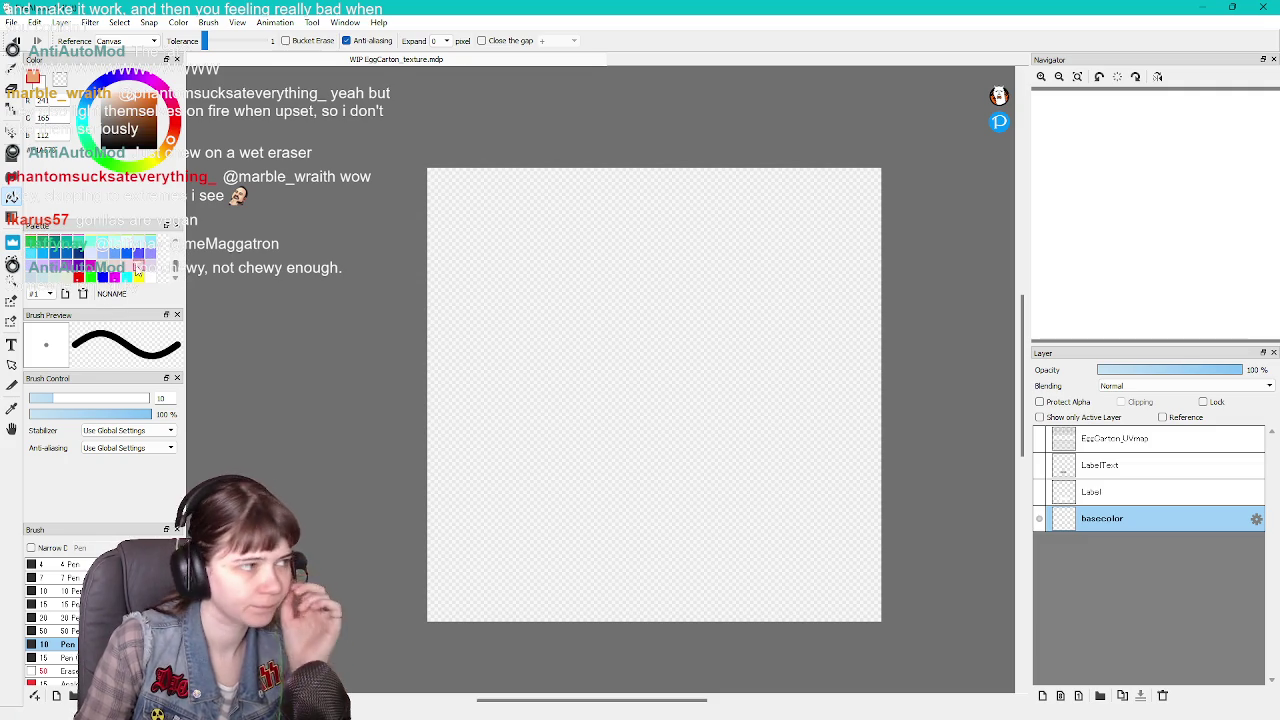
pyautogui.scroll(2, 137, 268)
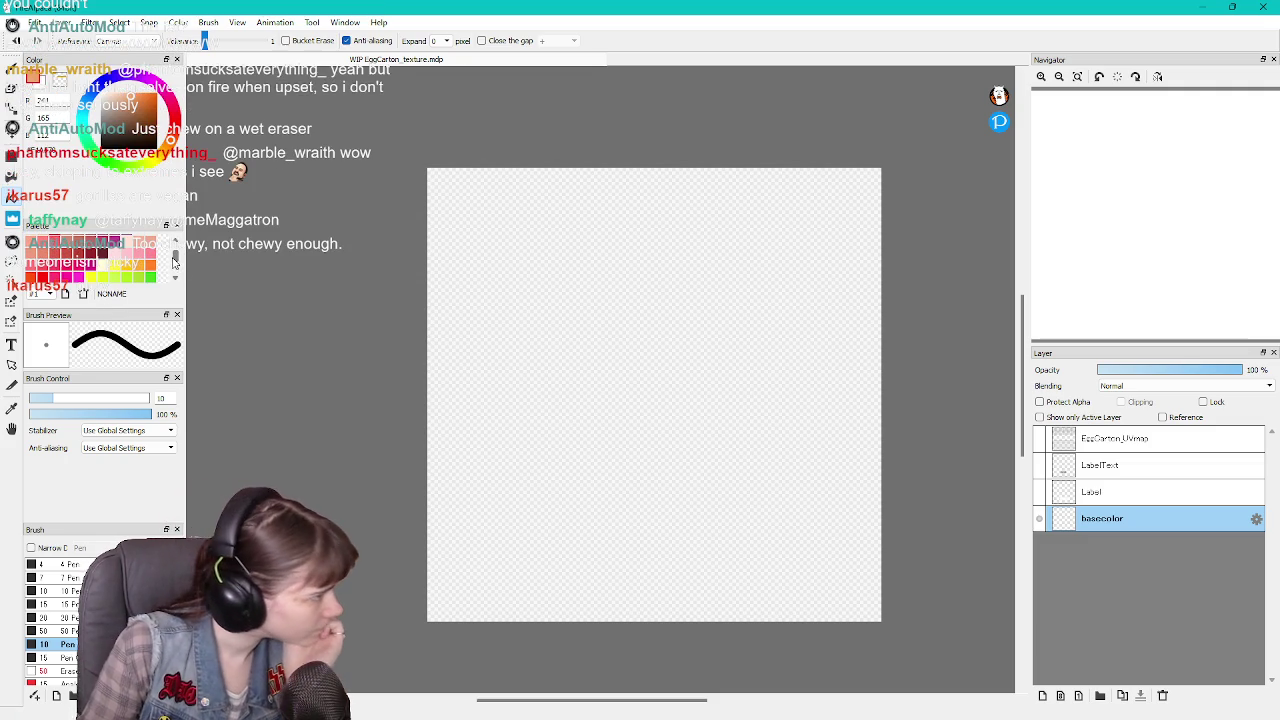
# Try salmon, dusty pink, orange-salmon and light pinkish grey bucket fills on the basecolor layer.
pyautogui.click(589, 374)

=-=-=-=-=

- [WHAT YOU SHOULD DO]: Set down the data above verbatim, omitting every image.

- [EXPECTED OUTPUT]:
pyautogui.scroll(2, 137, 268)
# Try salmon, dusty pink, orange-salmon and light pinkish grey bucket fills on the basecolor layer.
pyautogui.click(589, 374)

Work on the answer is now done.